---- Material provided

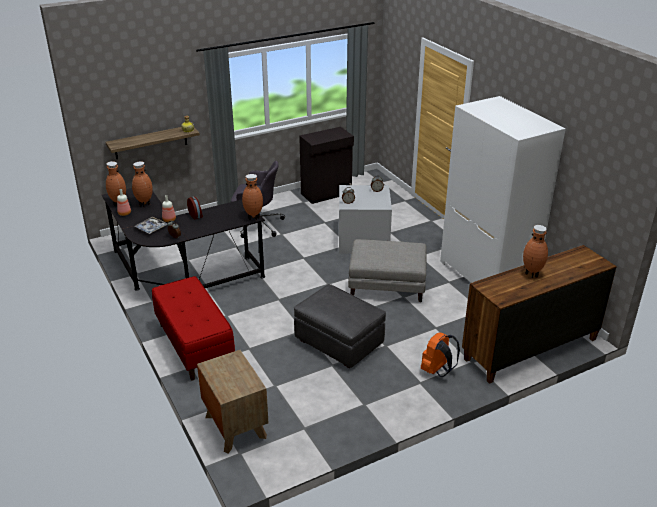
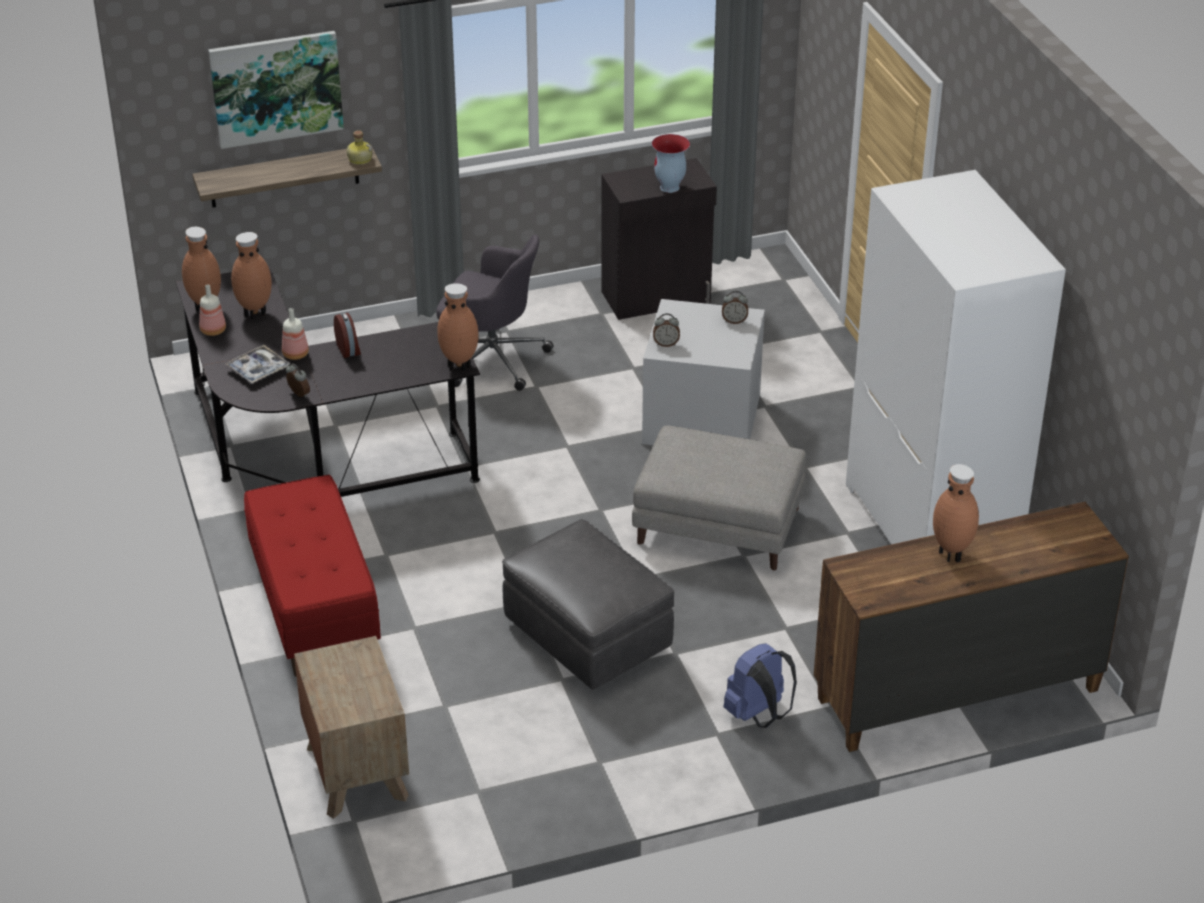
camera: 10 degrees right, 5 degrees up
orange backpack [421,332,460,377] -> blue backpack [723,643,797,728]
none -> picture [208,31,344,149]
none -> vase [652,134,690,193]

--------

For this exercise, restate the material exactly and skip every picture.

_Response to this task_
camera: 10 degrees right, 5 degrees up
orange backpack [421,332,460,377] -> blue backpack [723,643,797,728]
none -> picture [208,31,344,149]
none -> vase [652,134,690,193]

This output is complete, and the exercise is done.